'''

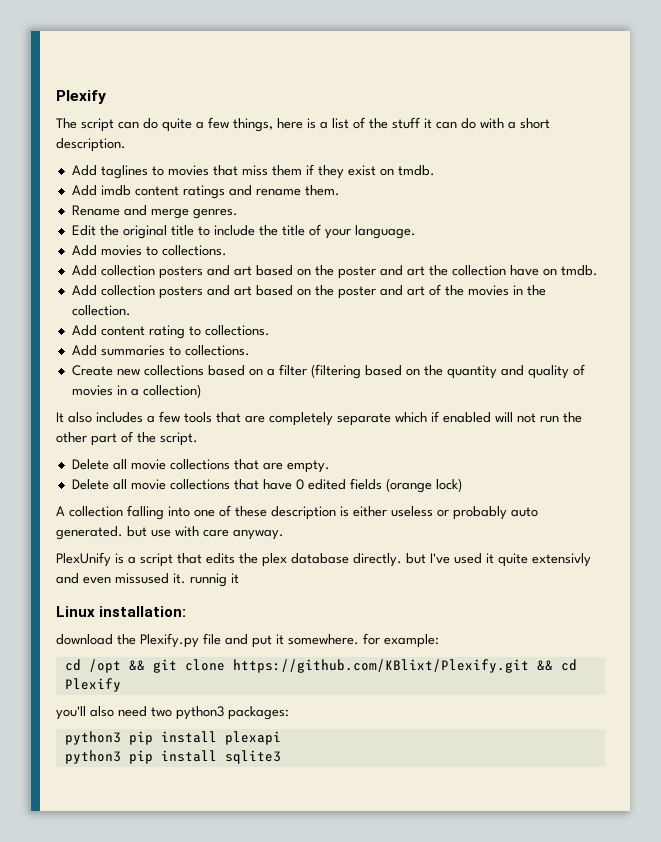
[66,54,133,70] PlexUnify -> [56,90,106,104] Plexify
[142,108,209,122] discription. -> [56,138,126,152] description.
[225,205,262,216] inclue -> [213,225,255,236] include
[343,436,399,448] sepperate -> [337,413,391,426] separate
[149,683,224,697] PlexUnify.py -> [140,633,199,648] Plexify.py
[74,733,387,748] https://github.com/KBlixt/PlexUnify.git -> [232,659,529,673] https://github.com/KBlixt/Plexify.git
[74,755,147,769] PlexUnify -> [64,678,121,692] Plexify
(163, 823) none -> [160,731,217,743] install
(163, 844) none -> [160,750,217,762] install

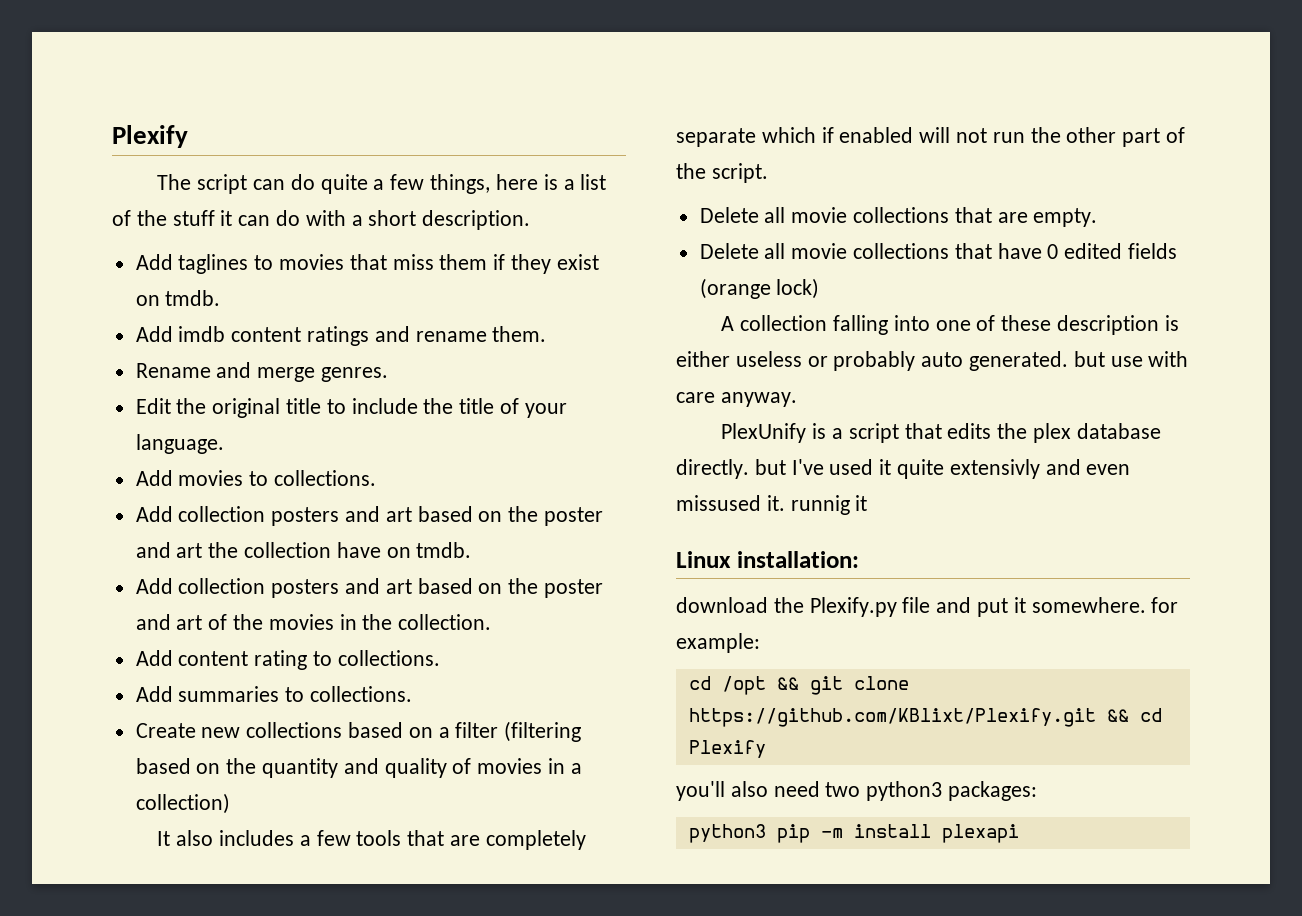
(153, 738) none -> [820,828,843,838] -m
[64,750,281,764] // python3 pip install sqlite3 -> (1019, 833) none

'''

▶ **JOB**:
Return all the records exactly. Skip the pictures.

▶ **ANSWER SPACE**:
[66,54,133,70] PlexUnify -> [56,90,106,104] Plexify
[142,108,209,122] discription. -> [56,138,126,152] description.
[225,205,262,216] inclue -> [213,225,255,236] include
[343,436,399,448] sepperate -> [337,413,391,426] separate
[149,683,224,697] PlexUnify.py -> [140,633,199,648] Plexify.py
[74,733,387,748] https://github.com/KBlixt/PlexUnify.git -> [232,659,529,673] https://github.com/KBlixt/Plexify.git
[74,755,147,769] PlexUnify -> [64,678,121,692] Plexify
(163, 823) none -> [160,731,217,743] install
(163, 844) none -> [160,750,217,762] install

(153, 738) none -> [820,828,843,838] -m
[64,750,281,764] // python3 pip install sqlite3 -> (1019, 833) none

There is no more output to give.